A decisão da União Europeia de barrar, a partir do dia 3 de setembro, a importação de determinados produtos de origem animal do Brasil não deveria ser uma surpresa, diz a Federação da Agricultura do Estado do Rio Grande do Sul (Farsul) em uma nota técnica divulgada nesta terça-feira (9). O texto aponta que o governo brasileiro teve quase dois anos para se adequar às exigências sanitárias europeias relacionadas ao uso de antimicrobianos na produção animal.
Segundo a entidade, as regras que embasam a restrição foram publicadas pela União Europeia em 2023, e o marco operacional para comprovação da conformidade entrou em vigor em outubro de 2024.
A nota também lembra que o impacto da medida não atinge todo o agronegócio, mas concentra-se em setores específicos, como carne bovina, aves, mel, ovos, pescados, equídeos e tripas. Em 2025, esses produtos representaram US$ 1,848 bilhão das exportações brasileiras para a União Europeia. A carne bovina lidera a lista, com US$ 1,008 bilhão, seguida pelo frango, com US$ 763 milhões.
No Rio Grande do Sul, o impacto é menor, mas ainda significativo.

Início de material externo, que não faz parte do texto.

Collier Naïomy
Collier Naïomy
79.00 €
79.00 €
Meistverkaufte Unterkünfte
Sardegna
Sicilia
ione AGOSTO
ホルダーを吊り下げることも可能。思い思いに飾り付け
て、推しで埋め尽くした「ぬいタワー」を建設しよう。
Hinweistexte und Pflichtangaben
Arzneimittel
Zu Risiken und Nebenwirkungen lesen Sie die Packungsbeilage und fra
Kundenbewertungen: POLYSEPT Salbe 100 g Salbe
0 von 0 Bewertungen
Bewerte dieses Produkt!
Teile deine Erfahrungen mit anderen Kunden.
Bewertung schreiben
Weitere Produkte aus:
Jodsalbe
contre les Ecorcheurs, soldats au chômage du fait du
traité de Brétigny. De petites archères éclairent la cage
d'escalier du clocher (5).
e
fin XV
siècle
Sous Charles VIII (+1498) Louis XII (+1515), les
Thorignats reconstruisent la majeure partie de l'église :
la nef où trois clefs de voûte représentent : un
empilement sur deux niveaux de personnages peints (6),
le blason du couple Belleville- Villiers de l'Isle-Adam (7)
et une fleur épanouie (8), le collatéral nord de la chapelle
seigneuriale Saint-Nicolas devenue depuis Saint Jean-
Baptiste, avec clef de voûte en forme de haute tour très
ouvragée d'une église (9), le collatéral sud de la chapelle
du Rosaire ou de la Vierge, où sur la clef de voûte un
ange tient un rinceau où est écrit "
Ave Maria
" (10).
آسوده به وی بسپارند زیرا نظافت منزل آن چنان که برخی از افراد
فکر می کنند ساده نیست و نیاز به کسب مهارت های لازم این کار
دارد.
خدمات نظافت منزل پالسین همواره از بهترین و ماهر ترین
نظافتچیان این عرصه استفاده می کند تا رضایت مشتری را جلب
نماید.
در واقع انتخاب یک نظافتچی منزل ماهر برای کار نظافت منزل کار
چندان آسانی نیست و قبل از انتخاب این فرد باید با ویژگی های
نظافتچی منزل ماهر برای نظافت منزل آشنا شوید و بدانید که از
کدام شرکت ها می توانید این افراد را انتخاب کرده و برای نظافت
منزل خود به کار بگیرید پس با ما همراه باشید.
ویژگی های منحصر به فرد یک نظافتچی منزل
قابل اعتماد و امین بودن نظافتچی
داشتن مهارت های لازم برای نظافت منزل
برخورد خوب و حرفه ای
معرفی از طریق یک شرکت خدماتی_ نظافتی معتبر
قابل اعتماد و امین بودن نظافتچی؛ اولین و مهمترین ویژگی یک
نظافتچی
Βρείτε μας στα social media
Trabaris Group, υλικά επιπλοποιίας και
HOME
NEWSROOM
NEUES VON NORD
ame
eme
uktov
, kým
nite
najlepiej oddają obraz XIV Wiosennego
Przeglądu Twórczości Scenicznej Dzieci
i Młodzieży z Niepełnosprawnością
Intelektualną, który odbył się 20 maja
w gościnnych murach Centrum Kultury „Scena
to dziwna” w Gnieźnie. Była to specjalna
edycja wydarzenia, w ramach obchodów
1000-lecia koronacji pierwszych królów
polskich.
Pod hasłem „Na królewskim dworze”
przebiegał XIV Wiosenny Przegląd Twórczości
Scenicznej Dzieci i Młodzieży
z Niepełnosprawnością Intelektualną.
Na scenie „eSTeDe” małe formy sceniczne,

Os produtos potencialmente afetados somaram US$ 133,8 milhões em vendas ao bloco europeu no ano passado, o equivalente a 6,2% das exportações gaúchas do agro. O maior impacto concentra-se na cadeia de aves, especialmente frango e peru.
A coluna já contatou o Ministério da Agricultura e aguarda uma posição sobre o assunto.